No Centro-Oeste, a falta de informação sobre escolaridade foi mais acentuada, atingindo 74% dos casos de câncer de pele não melanoma e 67% dos melanomas. A escolaridade é um fator importante, pois pode estar associada a diferentes níveis de acesso à informação sobre prevenção e a tipos de ocupação com maior exposição ao sol.

Câncer de Pele: O Mais Comum no Brasil e Seus Fatores de Risco

De acordo com o Instituto Nacional do Câncer (Inca), o câncer de pele é o tipo mais frequente no Brasil. Os carcinomas basocelular e espinocelular são os mais comuns, enquanto o melanoma, embora menos frequente, é mais agressivo e tem maior potencial de disseminação. O Inca estima que, entre 2026 e 2028, serão registrados anualmente cerca de 263.282 novos casos de câncer de pele não melanoma e 9.360 de melanoma.

A **exposição à radiação ultravioleta (UV)** é o principal fator de risco para todos os tipos de câncer de pele.

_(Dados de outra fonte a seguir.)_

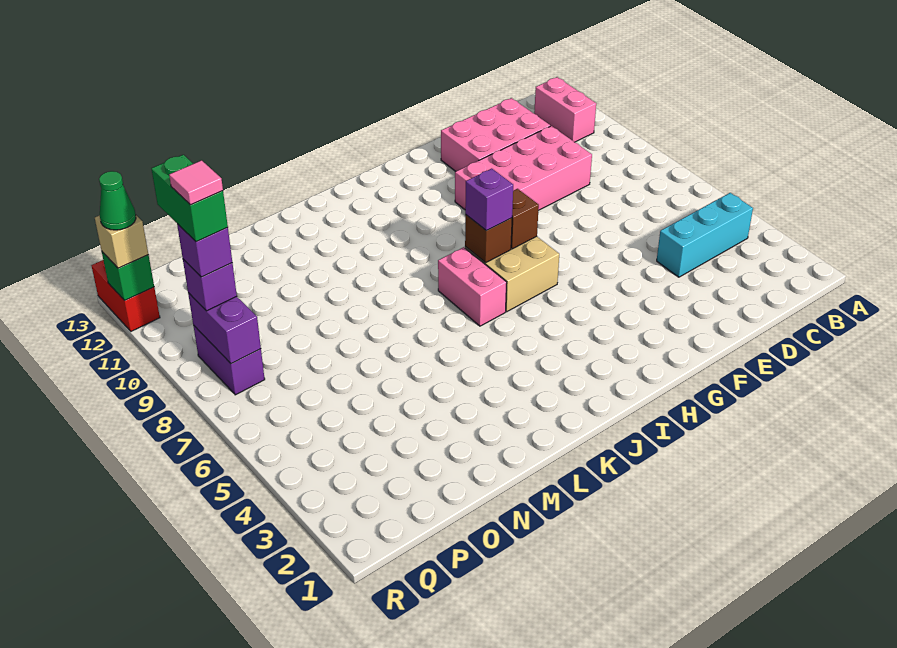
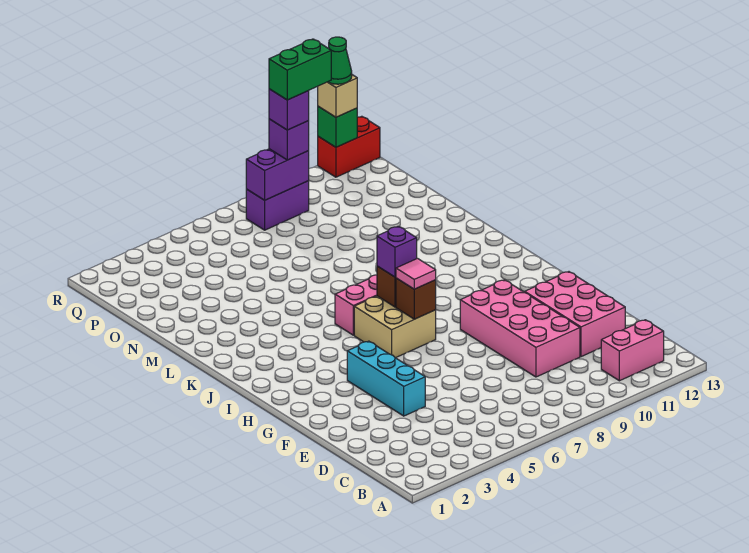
cyan brick B4:D4 level 1 -> cyan brick E4:G4 level 1
pink tile Q9 level 6 -> pink tile H7 level 3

O risco é maior em pessoas de pele clara e varia conforme a intensidade e o padrão de exposição solar. Outros fatores incluem histórico familiar, presença de pintas irregulares, histórico de queimaduras solares intensas e exposição a produtos químicos.

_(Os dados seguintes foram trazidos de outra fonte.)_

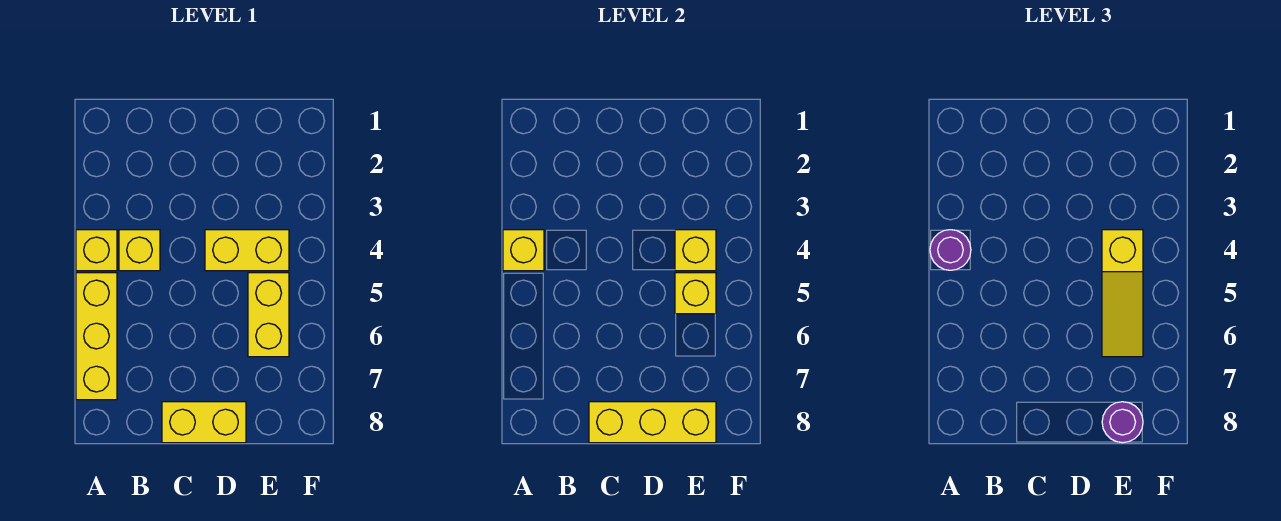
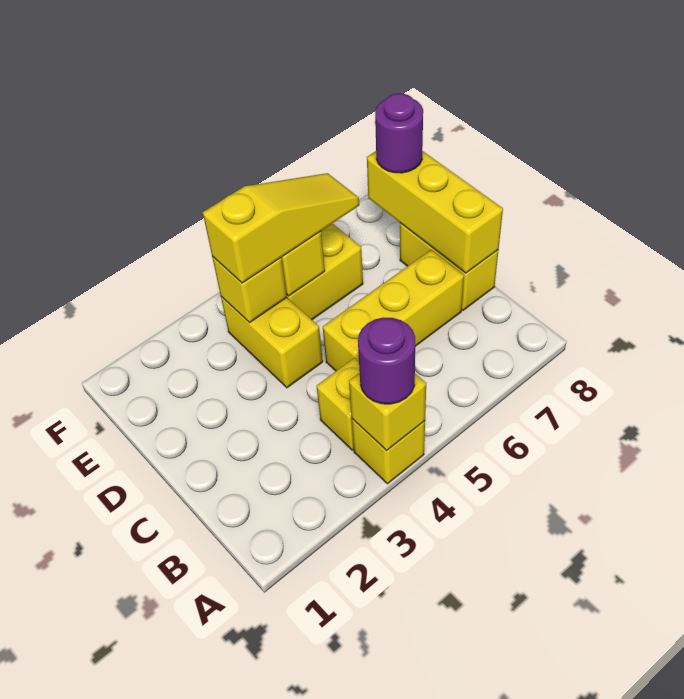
yellow brick A5:A7 level 1 -> yellow brick C5:C7 level 1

“As informações são importantes em um país como o nosso, onde a radiação ultravioleta é muito alta ou extremamente alta”, afirma Scaff. Ele alerta que a percepção comum de risco se limita à praia e ao protetor solar, mas é crucial considerar outros cenários.

Prevenção Abrange Mais Que Praia e Protetor Solar

O epidemiologista enfatiza a necessidade de olhar para além da exposição solar recreativa. Trabalhadores expostos ao sol por longos períodos, como garis, policiais, trabalhadores da construção civil e da agricultura, correm um **risco elevado de desenvolver câncer de pele**. Para esses grupos, o uso de protetor solar deve ser complementado com outros equipamentos de proteção individual, como blusas com proteção UV, chapéus e óculos escuros.

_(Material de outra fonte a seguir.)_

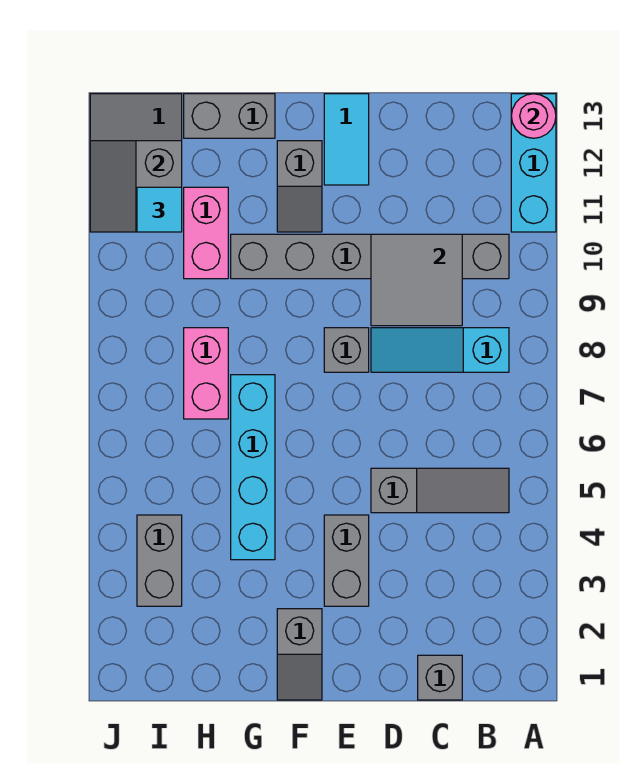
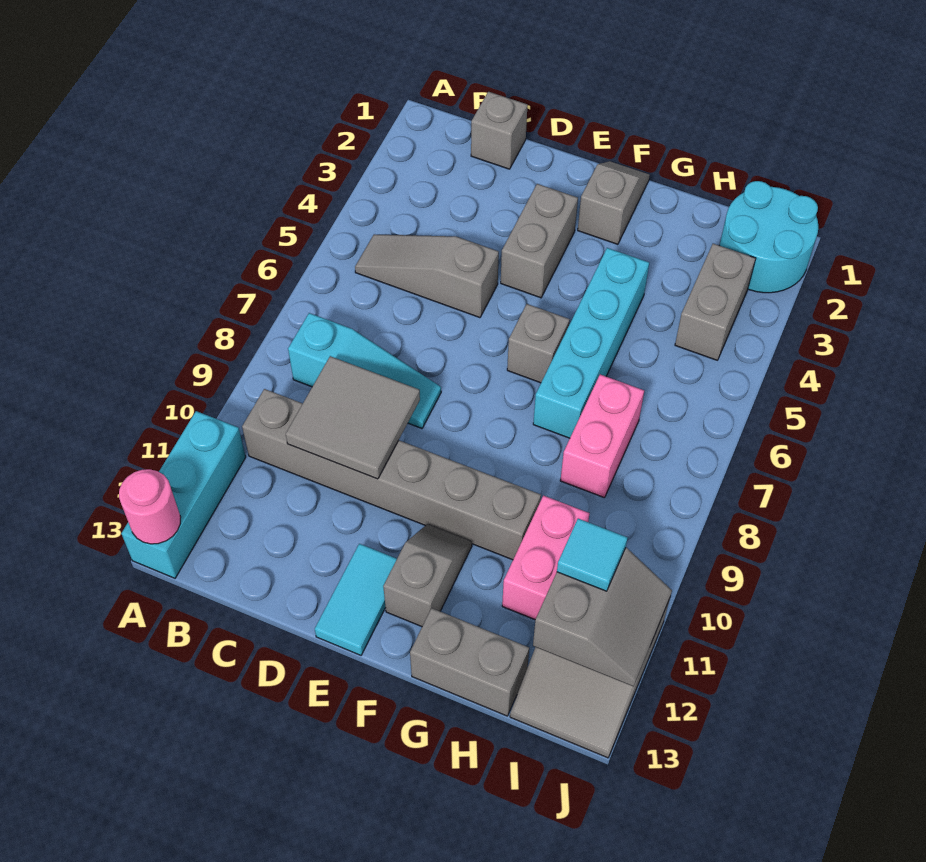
grey brick E8 level 1 -> grey brick F6 level 1
none -> cyan round brick I1:J2 level 1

Scaff também alerta para o perigo da exposição a **fontes artificiais de radiação UV**, como as câmeras de bronzeamento. A exposição intensa e intermitente, especialmente com queimaduras solares na infância e adolescência, aumenta o risco de melanoma. Já a exposição crônica está mais associada aos cânceres de pele não melanoma.

A Agência Brasil entrou em contato com o Ministério da Saúde, que informou estar analisando os resultados da pesquisa da Fundação do Câncer e aguarda manifestação oficial sobre o tema.

Regiões e Grupos Mais Afetados pelo Câncer de Pele

A previsão do Inca indica que a Região Sul poderá registrar as maiores taxas de mortalidade por câncer de pele melanoma, especialmente entre homens, em 2024. O câncer de pele é mais comum em pessoas com mais de 50 anos. Enquanto o câncer de pele não melanoma afeta mais homens, o melanoma atinge ambos os sexos de forma semelhante em todas as regiões do país.

A falta de dados detalhados sobre raça, cor e escolaridade dificulta a implementação de estratégias de prevenção e diagnóstico mais direcionadas e equitativas. A Fundação do Câncer reforça a importância da coleta e análise contínua desses dados para um combate mais efetivo ao câncer de pele no Brasil.